Task objective ::
Please copy out the lines between the one holding "pose: elev=358.2 azim=133.8" and the one holding "Dot at: (343, 195)", inclusive, character for character. Leave the pictures out of your answer.

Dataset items
* * * * *

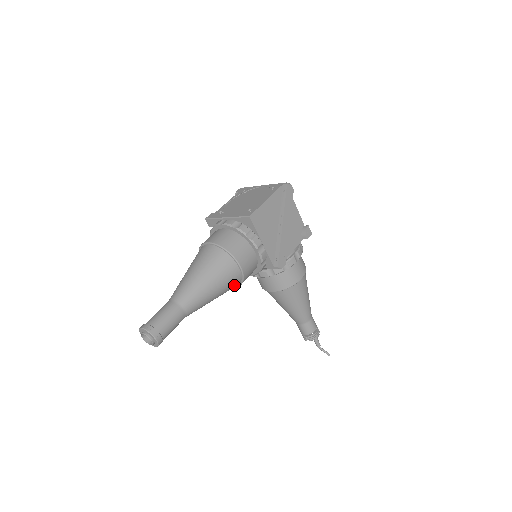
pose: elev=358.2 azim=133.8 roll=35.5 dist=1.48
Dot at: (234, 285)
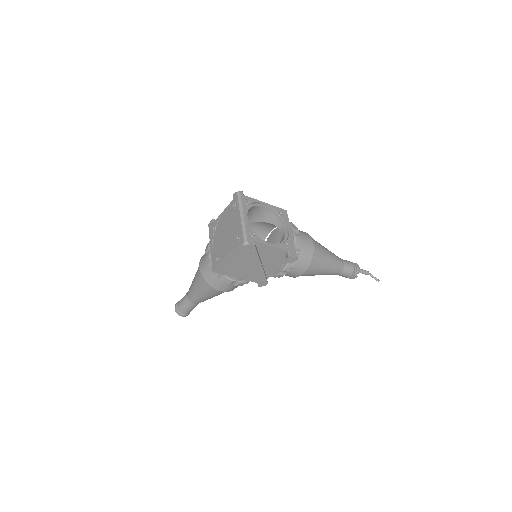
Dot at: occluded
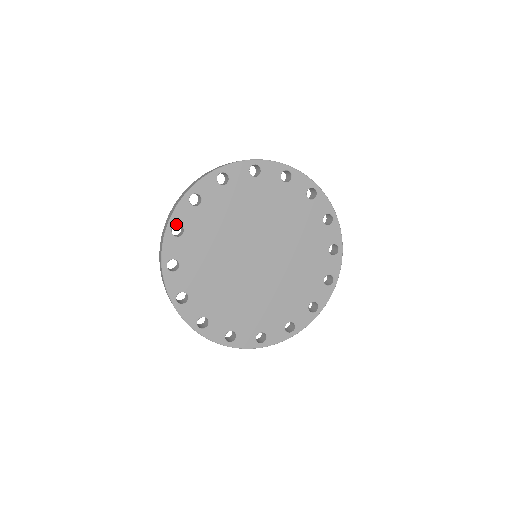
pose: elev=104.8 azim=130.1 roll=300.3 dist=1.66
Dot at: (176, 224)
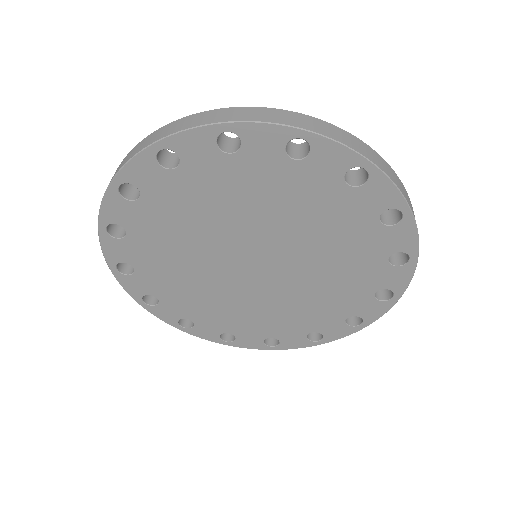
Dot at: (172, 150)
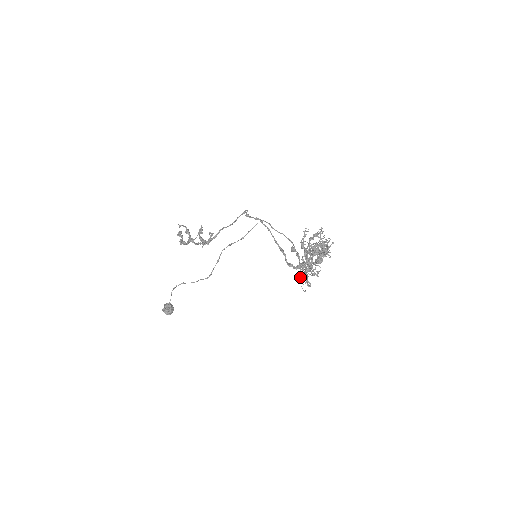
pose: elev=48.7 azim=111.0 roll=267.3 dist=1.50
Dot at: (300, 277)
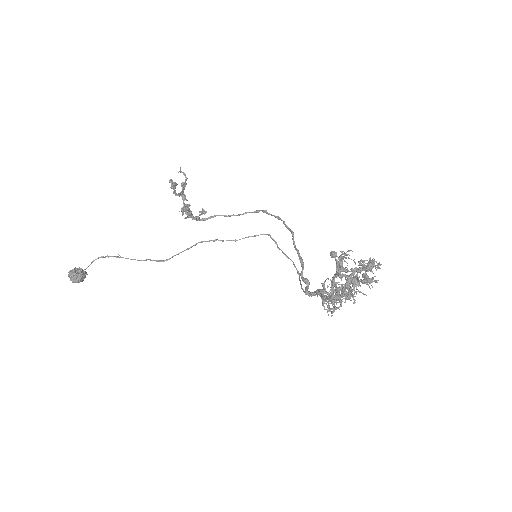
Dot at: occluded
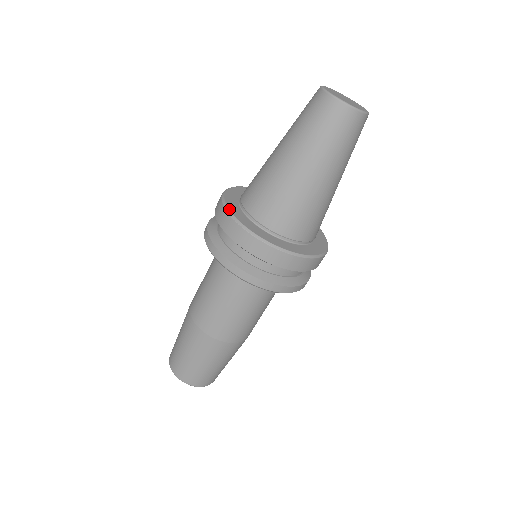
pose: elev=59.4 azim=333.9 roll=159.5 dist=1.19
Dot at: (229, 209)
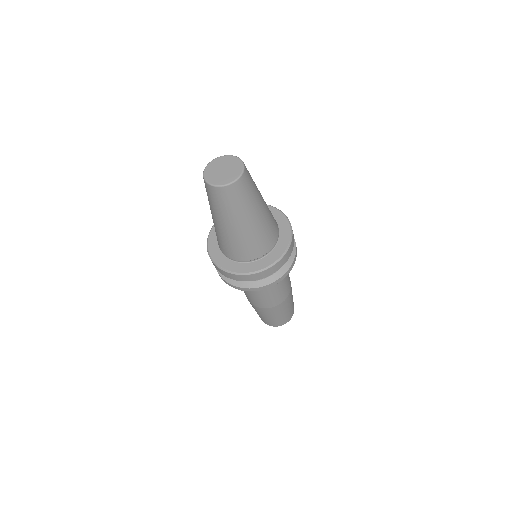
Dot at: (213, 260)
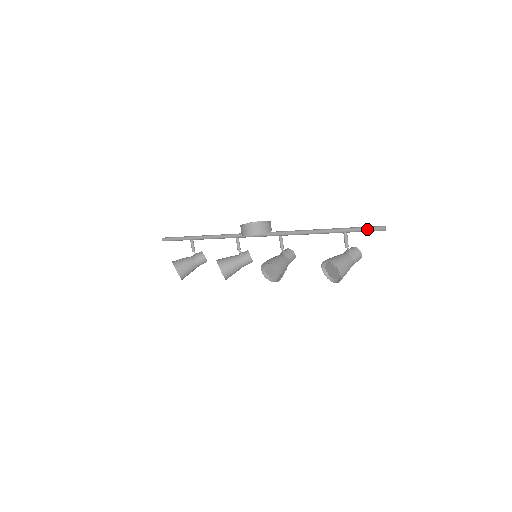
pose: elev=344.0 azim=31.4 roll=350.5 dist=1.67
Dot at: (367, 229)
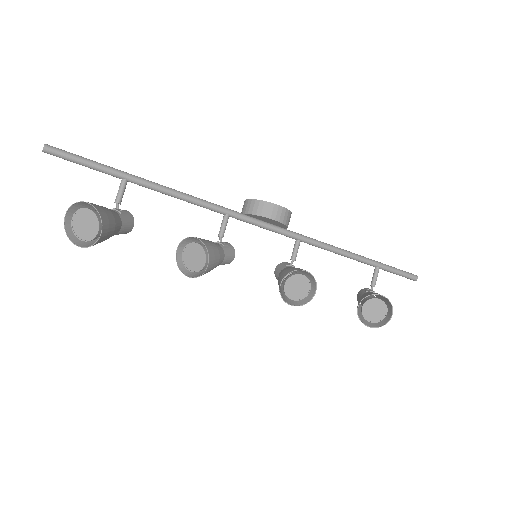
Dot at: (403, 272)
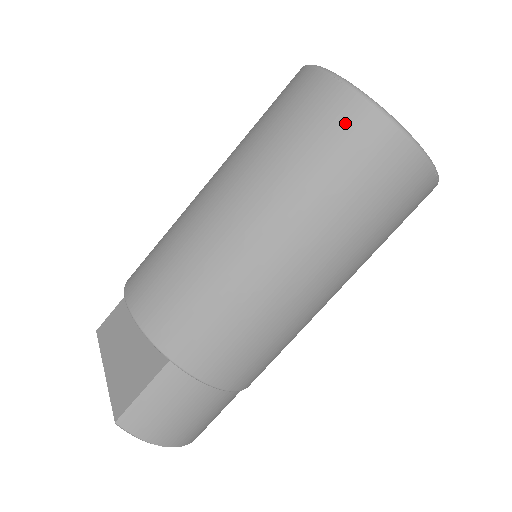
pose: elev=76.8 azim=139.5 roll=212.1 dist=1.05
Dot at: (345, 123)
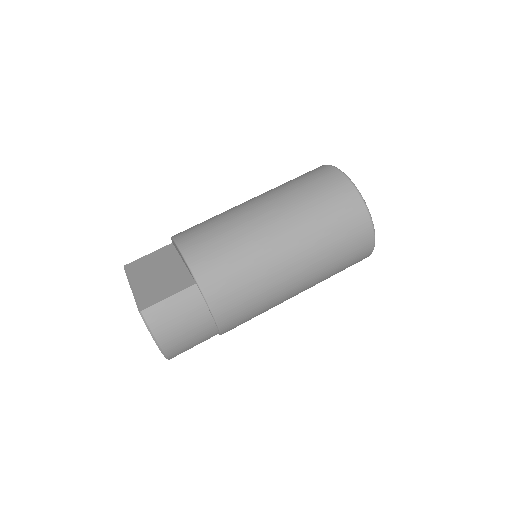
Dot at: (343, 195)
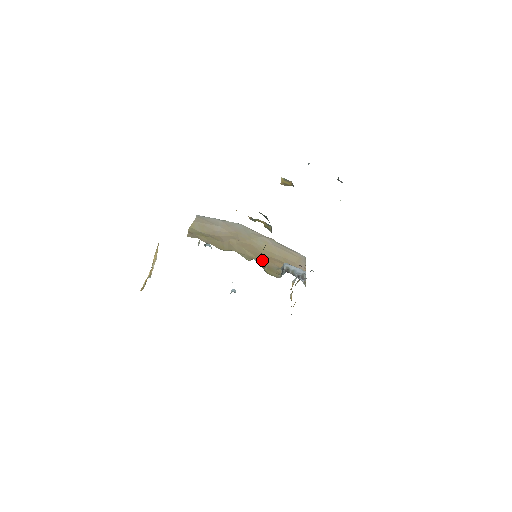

* * * * *

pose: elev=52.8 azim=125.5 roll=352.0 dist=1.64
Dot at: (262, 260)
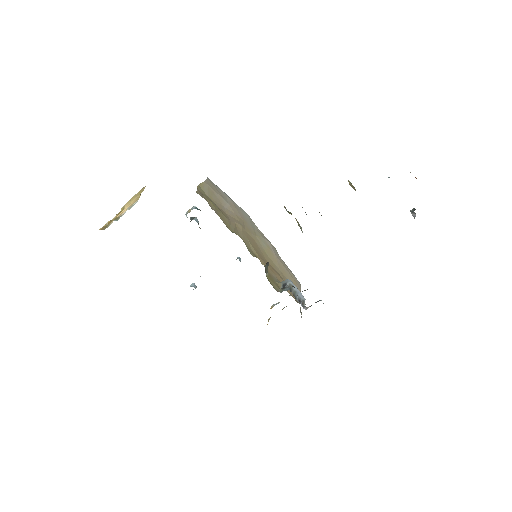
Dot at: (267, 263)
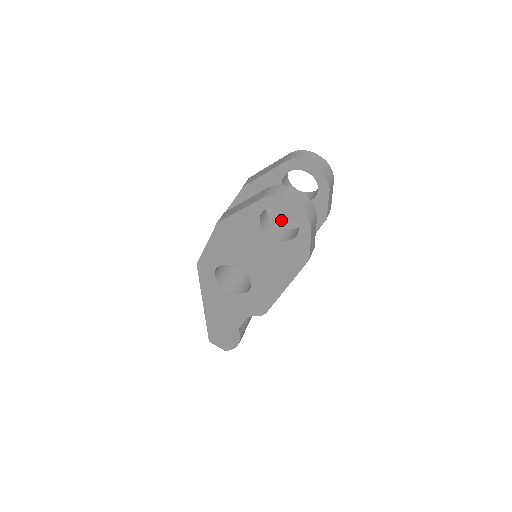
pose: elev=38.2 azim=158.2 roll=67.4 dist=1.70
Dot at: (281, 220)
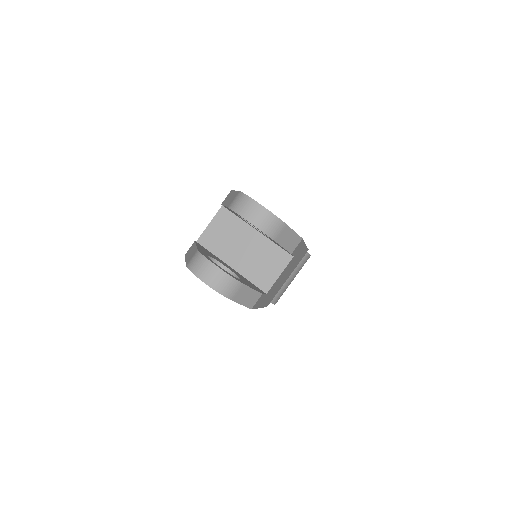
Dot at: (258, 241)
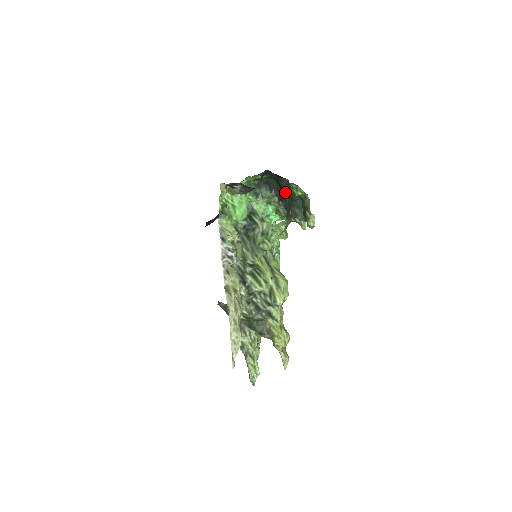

* * * * *

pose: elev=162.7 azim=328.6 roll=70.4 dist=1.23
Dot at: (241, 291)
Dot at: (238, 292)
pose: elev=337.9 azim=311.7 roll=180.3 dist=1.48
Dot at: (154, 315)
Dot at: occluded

* * * * *

Exercise output ::
pose: elev=358.2 azim=133.8 roll=35.5 dist=1.48
Dot at: (234, 285)
Dot at: occluded
pose: elev=104.8 azim=130.1 roll=300.3 dist=1.66
Dot at: (176, 224)
Dot at: (172, 150)
pose: elev=48.7 azim=111.0 roll=267.3 dist=1.50
Dot at: (300, 277)
Dot at: occluded
pose: elev=59.4 azim=333.9 roll=159.5 dist=1.19
Dot at: (229, 209)
Dot at: (213, 260)
pose: elev=344.0 azim=31.4 roll=350.5 dist=1.67
Dot at: (367, 229)
Dot at: (403, 272)
pose: elev=76.8 azim=139.5 roll=212.1 dist=1.05
Dot at: (345, 123)
Dot at: (343, 195)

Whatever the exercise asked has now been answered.